→ **Task to complete**
Your reply is to be the lines below, exactly as written, with images omitted.

BEGIN Information given

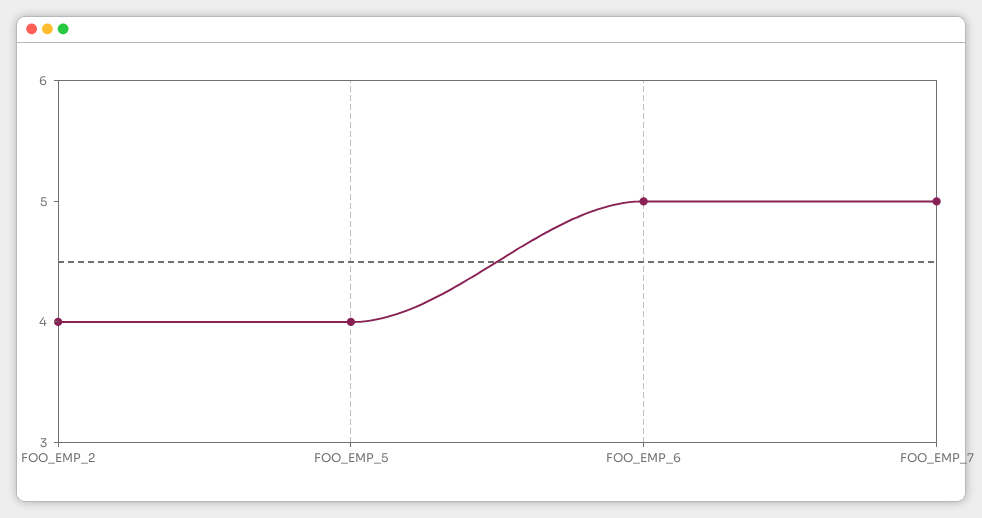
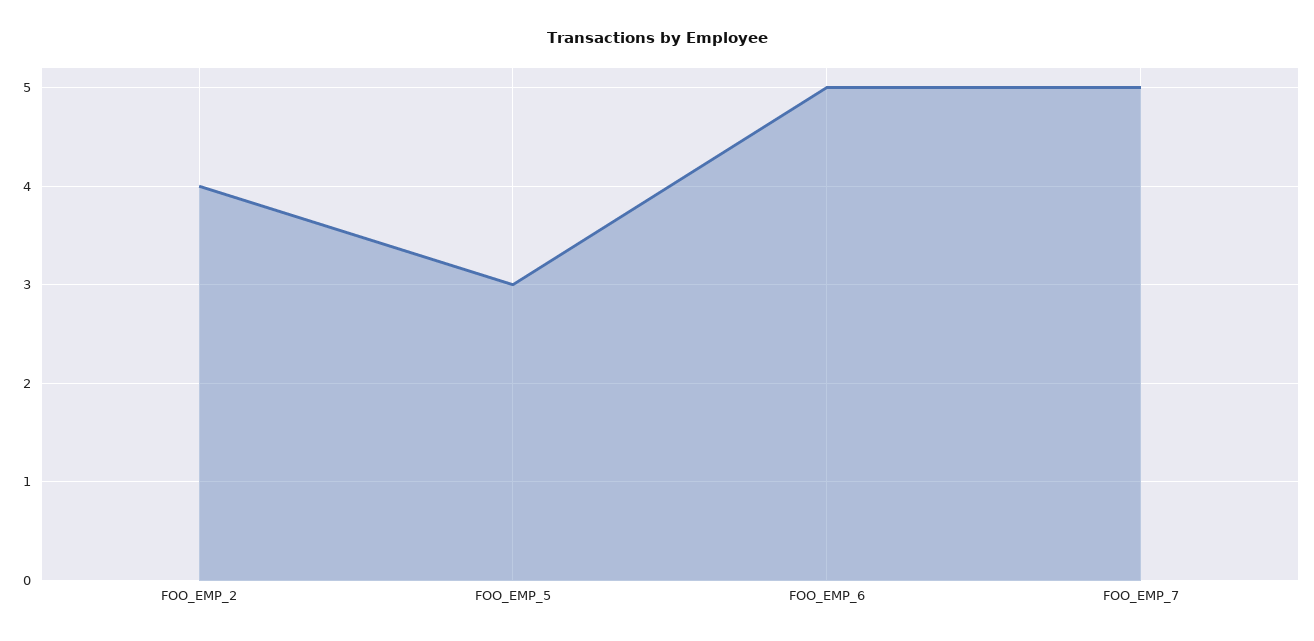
  {
    "FOO_EMP_2": 4,
-   "FOO_EMP_5": 4,
+   "FOO_EMP_5": 3,
    "FOO_EMP_6": 5,
    "FOO_EMP_7": 5
  }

END Information given

→ **Written solution**
  {
    "FOO_EMP_2": 4,
-   "FOO_EMP_5": 4,
+   "FOO_EMP_5": 3,
    "FOO_EMP_6": 5,
    "FOO_EMP_7": 5
  }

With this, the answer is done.